# Aim of the exercise
The copy must match the data word for word and contain no pictures.

# Information supplied
┏━━

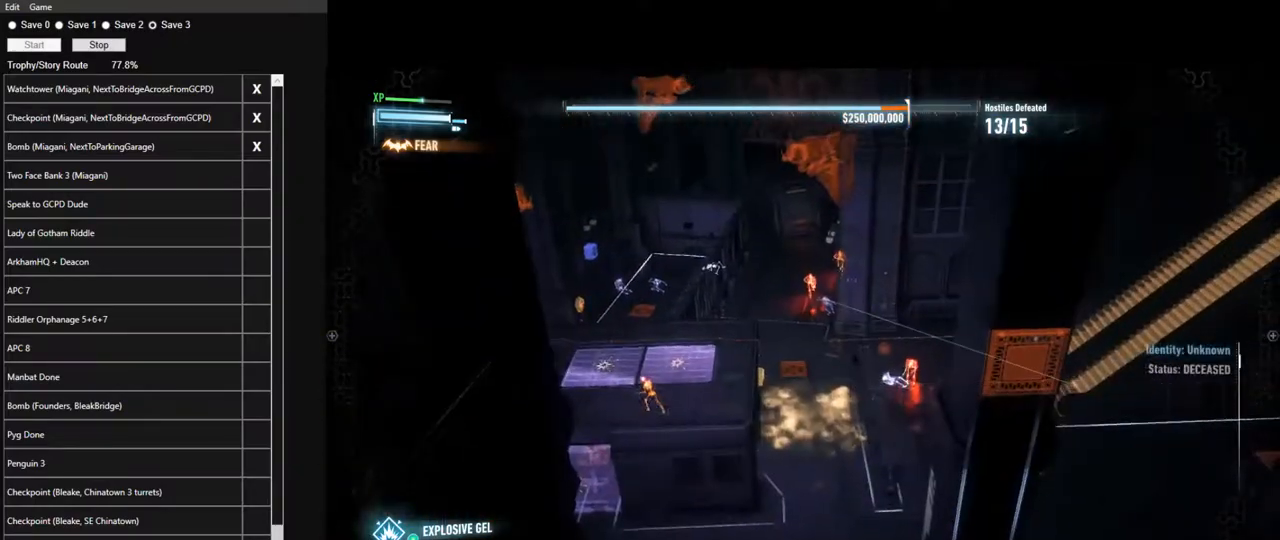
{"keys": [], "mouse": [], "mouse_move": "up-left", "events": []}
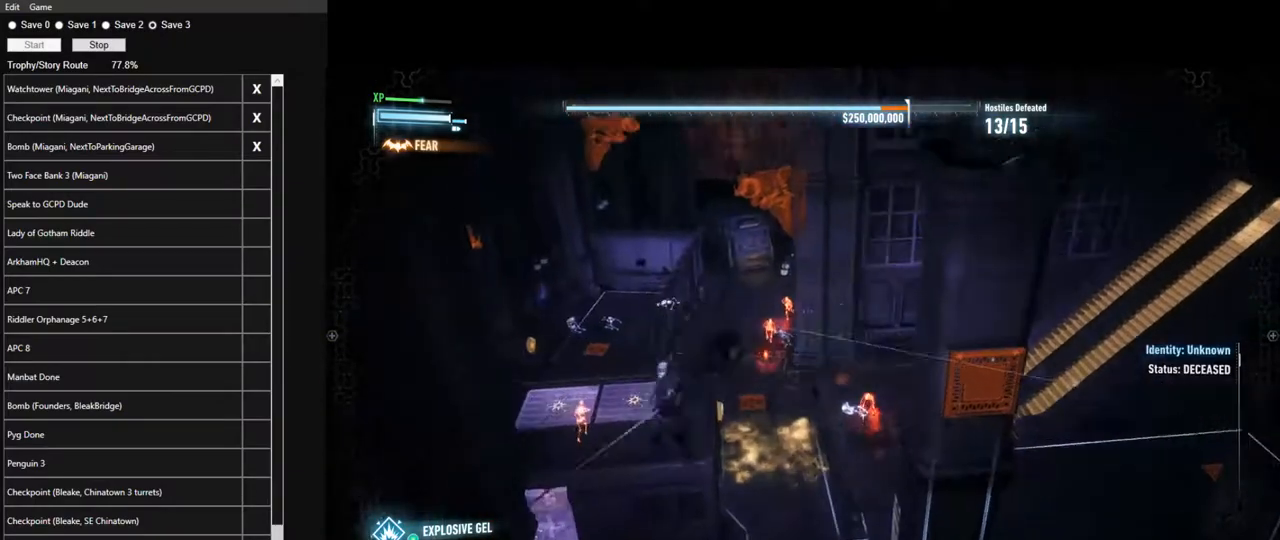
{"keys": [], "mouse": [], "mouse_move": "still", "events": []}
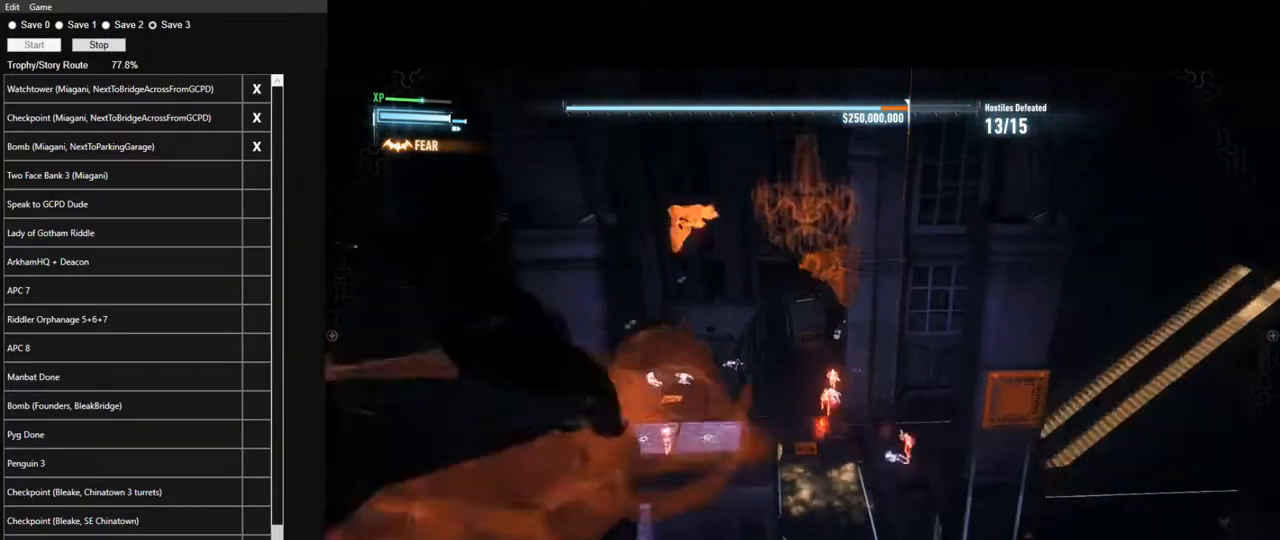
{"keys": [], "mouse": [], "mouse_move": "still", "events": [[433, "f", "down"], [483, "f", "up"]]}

┗━━

# Worked solution
{"keys": [], "mouse": [], "mouse_move": "up-left", "events": []}
{"keys": [], "mouse": [], "mouse_move": "still", "events": []}
{"keys": [], "mouse": [], "mouse_move": "still", "events": [[433, "f", "down"], [483, "f", "up"]]}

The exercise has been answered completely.